>> START

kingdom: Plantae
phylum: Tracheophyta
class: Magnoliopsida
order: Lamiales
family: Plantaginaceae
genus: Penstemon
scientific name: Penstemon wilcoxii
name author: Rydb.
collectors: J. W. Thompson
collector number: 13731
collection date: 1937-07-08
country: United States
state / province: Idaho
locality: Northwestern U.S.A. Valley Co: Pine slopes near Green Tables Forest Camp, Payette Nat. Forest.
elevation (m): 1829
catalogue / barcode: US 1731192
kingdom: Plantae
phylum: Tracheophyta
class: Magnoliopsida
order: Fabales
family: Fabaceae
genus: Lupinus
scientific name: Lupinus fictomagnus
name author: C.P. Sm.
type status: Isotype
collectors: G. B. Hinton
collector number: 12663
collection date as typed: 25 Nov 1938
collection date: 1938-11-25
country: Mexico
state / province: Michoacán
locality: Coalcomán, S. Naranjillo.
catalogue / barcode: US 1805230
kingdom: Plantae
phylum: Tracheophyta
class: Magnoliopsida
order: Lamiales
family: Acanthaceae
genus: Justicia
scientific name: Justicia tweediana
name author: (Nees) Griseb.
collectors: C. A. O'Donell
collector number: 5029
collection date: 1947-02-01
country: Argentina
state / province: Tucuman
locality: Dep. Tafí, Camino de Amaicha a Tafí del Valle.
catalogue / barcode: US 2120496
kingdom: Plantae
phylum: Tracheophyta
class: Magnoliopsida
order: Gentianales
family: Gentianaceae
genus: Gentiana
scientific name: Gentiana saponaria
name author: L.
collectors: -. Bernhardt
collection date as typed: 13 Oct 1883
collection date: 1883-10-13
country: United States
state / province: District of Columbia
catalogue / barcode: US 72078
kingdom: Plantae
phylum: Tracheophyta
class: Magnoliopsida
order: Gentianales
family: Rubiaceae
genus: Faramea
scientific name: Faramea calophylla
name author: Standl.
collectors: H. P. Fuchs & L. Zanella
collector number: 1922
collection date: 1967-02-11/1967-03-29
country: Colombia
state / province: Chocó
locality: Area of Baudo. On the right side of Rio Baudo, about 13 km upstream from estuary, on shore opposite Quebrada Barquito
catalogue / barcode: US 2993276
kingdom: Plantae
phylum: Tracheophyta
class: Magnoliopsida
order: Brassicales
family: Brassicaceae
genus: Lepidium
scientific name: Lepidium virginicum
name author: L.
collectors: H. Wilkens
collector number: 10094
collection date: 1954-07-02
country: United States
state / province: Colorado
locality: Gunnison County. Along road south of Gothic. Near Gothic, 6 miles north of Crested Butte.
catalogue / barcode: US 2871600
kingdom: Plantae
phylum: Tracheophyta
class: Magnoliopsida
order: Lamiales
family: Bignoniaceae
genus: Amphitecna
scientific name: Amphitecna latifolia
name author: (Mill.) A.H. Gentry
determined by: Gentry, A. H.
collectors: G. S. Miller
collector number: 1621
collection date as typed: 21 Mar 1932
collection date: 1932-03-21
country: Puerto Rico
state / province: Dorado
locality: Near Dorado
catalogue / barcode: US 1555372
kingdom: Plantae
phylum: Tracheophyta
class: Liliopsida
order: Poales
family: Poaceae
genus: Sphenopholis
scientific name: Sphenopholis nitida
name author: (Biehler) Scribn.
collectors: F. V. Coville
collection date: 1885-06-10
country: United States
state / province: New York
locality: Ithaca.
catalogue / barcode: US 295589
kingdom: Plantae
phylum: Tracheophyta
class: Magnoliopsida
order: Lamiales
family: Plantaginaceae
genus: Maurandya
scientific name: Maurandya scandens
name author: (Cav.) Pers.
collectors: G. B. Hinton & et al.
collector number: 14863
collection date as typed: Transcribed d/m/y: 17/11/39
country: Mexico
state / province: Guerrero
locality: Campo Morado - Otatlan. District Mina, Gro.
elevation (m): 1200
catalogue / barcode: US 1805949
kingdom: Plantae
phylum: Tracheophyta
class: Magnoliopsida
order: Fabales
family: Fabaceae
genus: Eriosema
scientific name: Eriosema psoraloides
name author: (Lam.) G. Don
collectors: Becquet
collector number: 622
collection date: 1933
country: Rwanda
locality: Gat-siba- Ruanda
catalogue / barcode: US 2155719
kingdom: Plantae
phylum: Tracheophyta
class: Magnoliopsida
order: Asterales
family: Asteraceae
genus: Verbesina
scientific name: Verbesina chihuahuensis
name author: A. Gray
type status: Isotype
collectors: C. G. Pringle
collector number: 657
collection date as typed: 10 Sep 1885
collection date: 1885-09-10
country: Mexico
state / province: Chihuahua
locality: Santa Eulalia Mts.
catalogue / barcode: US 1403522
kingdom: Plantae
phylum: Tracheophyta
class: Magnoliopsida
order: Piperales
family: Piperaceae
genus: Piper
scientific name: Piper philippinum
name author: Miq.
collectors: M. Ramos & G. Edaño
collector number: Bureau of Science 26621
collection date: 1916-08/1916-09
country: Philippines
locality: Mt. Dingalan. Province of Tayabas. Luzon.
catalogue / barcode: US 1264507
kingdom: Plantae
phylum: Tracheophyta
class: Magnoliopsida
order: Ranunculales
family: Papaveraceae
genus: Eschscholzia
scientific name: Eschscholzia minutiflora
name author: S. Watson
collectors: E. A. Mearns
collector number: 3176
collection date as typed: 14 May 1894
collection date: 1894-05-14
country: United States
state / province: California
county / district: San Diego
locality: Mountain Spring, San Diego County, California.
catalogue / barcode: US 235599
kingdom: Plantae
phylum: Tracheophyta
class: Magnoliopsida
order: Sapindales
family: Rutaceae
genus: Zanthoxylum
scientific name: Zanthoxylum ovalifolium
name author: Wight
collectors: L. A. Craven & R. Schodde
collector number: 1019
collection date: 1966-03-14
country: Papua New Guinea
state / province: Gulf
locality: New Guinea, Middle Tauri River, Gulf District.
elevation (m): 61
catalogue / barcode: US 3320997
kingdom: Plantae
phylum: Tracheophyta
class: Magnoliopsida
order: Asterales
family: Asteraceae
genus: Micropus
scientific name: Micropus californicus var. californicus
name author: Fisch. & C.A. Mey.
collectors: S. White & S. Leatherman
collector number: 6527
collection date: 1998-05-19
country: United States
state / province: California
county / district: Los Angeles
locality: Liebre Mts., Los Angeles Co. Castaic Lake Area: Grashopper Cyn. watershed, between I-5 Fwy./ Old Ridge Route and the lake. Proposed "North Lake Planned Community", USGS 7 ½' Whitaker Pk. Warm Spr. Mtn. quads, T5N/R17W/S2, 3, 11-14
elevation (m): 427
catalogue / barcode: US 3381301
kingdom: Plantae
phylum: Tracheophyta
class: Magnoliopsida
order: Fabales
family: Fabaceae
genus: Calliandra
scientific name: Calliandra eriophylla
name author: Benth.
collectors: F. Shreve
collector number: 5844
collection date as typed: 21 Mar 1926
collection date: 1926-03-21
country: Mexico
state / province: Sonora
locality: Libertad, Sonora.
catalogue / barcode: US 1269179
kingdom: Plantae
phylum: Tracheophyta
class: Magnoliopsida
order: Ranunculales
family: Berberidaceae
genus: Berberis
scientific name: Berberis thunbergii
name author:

>> END

:: Problem statement ::
Reproduce every one of the records above line by line, without altering a single character.

:: Answer to the task ::
kingdom: Plantae
phylum: Tracheophyta
class: Magnoliopsida
order: Lamiales
family: Plantaginaceae
genus: Penstemon
scientific name: Penstemon wilcoxii
name author: Rydb.
collectors: J. W. Thompson
collector number: 13731
collection date: 1937-07-08
country: United States
state / province: Idaho
locality: Northwestern U.S.A. Valley Co: Pine slopes near Green Tables Forest Camp, Payette Nat. Forest.
elevation (m): 1829
catalogue / barcode: US 1731192
kingdom: Plantae
phylum: Tracheophyta
class: Magnoliopsida
order: Fabales
family: Fabaceae
genus: Lupinus
scientific name: Lupinus fictomagnus
name author: C.P. Sm.
type status: Isotype
collectors: G. B. Hinton
collector number: 12663
collection date as typed: 25 Nov 1938
collection date: 1938-11-25
country: Mexico
state / province: Michoacán
locality: Coalcomán, S. Naranjillo.
catalogue / barcode: US 1805230
kingdom: Plantae
phylum: Tracheophyta
class: Magnoliopsida
order: Lamiales
family: Acanthaceae
genus: Justicia
scientific name: Justicia tweediana
name author: (Nees) Griseb.
collectors: C. A. O'Donell
collector number: 5029
collection date: 1947-02-01
country: Argentina
state / province: Tucuman
locality: Dep. Tafí, Camino de Amaicha a Tafí del Valle.
catalogue / barcode: US 2120496
kingdom: Plantae
phylum: Tracheophyta
class: Magnoliopsida
order: Gentianales
family: Gentianaceae
genus: Gentiana
scientific name: Gentiana saponaria
name author: L.
collectors: -. Bernhardt
collection date as typed: 13 Oct 1883
collection date: 1883-10-13
country: United States
state / province: District of Columbia
catalogue / barcode: US 72078
kingdom: Plantae
phylum: Tracheophyta
class: Magnoliopsida
order: Gentianales
family: Rubiaceae
genus: Faramea
scientific name: Faramea calophylla
name author: Standl.
collectors: H. P. Fuchs & L. Zanella
collector number: 1922
collection date: 1967-02-11/1967-03-29
country: Colombia
state / province: Chocó
locality: Area of Baudo. On the right side of Rio Baudo, about 13 km upstream from estuary, on shore opposite Quebrada Barquito
catalogue / barcode: US 2993276
kingdom: Plantae
phylum: Tracheophyta
class: Magnoliopsida
order: Brassicales
family: Brassicaceae
genus: Lepidium
scientific name: Lepidium virginicum
name author: L.
collectors: H. Wilkens
collector number: 10094
collection date: 1954-07-02
country: United States
state / province: Colorado
locality: Gunnison County. Along road south of Gothic. Near Gothic, 6 miles north of Crested Butte.
catalogue / barcode: US 2871600
kingdom: Plantae
phylum: Tracheophyta
class: Magnoliopsida
order: Lamiales
family: Bignoniaceae
genus: Amphitecna
scientific name: Amphitecna latifolia
name author: (Mill.) A.H. Gentry
determined by: Gentry, A. H.
collectors: G. S. Miller
collector number: 1621
collection date as typed: 21 Mar 1932
collection date: 1932-03-21
country: Puerto Rico
state / province: Dorado
locality: Near Dorado
catalogue / barcode: US 1555372
kingdom: Plantae
phylum: Tracheophyta
class: Liliopsida
order: Poales
family: Poaceae
genus: Sphenopholis
scientific name: Sphenopholis nitida
name author: (Biehler) Scribn.
collectors: F. V. Coville
collection date: 1885-06-10
country: United States
state / province: New York
locality: Ithaca.
catalogue / barcode: US 295589
kingdom: Plantae
phylum: Tracheophyta
class: Magnoliopsida
order: Lamiales
family: Plantaginaceae
genus: Maurandya
scientific name: Maurandya scandens
name author: (Cav.) Pers.
collectors: G. B. Hinton & et al.
collector number: 14863
collection date as typed: Transcribed d/m/y: 17/11/39
country: Mexico
state / province: Guerrero
locality: Campo Morado - Otatlan. District Mina, Gro.
elevation (m): 1200
catalogue / barcode: US 1805949
kingdom: Plantae
phylum: Tracheophyta
class: Magnoliopsida
order: Fabales
family: Fabaceae
genus: Eriosema
scientific name: Eriosema psoraloides
name author: (Lam.) G. Don
collectors: Becquet
collector number: 622
collection date: 1933
country: Rwanda
locality: Gat-siba- Ruanda
catalogue / barcode: US 2155719
kingdom: Plantae
phylum: Tracheophyta
class: Magnoliopsida
order: Asterales
family: Asteraceae
genus: Verbesina
scientific name: Verbesina chihuahuensis
name author: A. Gray
type status: Isotype
collectors: C. G. Pringle
collector number: 657
collection date as typed: 10 Sep 1885
collection date: 1885-09-10
country: Mexico
state / province: Chihuahua
locality: Santa Eulalia Mts.
catalogue / barcode: US 1403522
kingdom: Plantae
phylum: Tracheophyta
class: Magnoliopsida
order: Piperales
family: Piperaceae
genus: Piper
scientific name: Piper philippinum
name author: Miq.
collectors: M. Ramos & G. Edaño
collector number: Bureau of Science 26621
collection date: 1916-08/1916-09
country: Philippines
locality: Mt. Dingalan. Province of Tayabas. Luzon.
catalogue / barcode: US 1264507
kingdom: Plantae
phylum: Tracheophyta
class: Magnoliopsida
order: Ranunculales
family: Papaveraceae
genus: Eschscholzia
scientific name: Eschscholzia minutiflora
name author: S. Watson
collectors: E. A. Mearns
collector number: 3176
collection date as typed: 14 May 1894
collection date: 1894-05-14
country: United States
state / province: California
county / district: San Diego
locality: Mountain Spring, San Diego County, California.
catalogue / barcode: US 235599
kingdom: Plantae
phylum: Tracheophyta
class: Magnoliopsida
order: Sapindales
family: Rutaceae
genus: Zanthoxylum
scientific name: Zanthoxylum ovalifolium
name author: Wight
collectors: L. A. Craven & R. Schodde
collector number: 1019
collection date: 1966-03-14
country: Papua New Guinea
state / province: Gulf
locality: New Guinea, Middle Tauri River, Gulf District.
elevation (m): 61
catalogue / barcode: US 3320997
kingdom: Plantae
phylum: Tracheophyta
class: Magnoliopsida
order: Asterales
family: Asteraceae
genus: Micropus
scientific name: Micropus californicus var. californicus
name author: Fisch. & C.A. Mey.
collectors: S. White & S. Leatherman
collector number: 6527
collection date: 1998-05-19
country: United States
state / province: California
county / district: Los Angeles
locality: Liebre Mts., Los Angeles Co. Castaic Lake Area: Grashopper Cyn. watershed, between I-5 Fwy./ Old Ridge Route and the lake. Proposed "North Lake Planned Community", USGS 7 ½' Whitaker Pk. Warm Spr. Mtn. quads, T5N/R17W/S2, 3, 11-14
elevation (m): 427
catalogue / barcode: US 3381301
kingdom: Plantae
phylum: Tracheophyta
class: Magnoliopsida
order: Fabales
family: Fabaceae
genus: Calliandra
scientific name: Calliandra eriophylla
name author: Benth.
collectors: F. Shreve
collector number: 5844
collection date as typed: 21 Mar 1926
collection date: 1926-03-21
country: Mexico
state / province: Sonora
locality: Libertad, Sonora.
catalogue / barcode: US 1269179
kingdom: Plantae
phylum: Tracheophyta
class: Magnoliopsida
order: Ranunculales
family: Berberidaceae
genus: Berberis
scientific name: Berberis thunbergii
name author:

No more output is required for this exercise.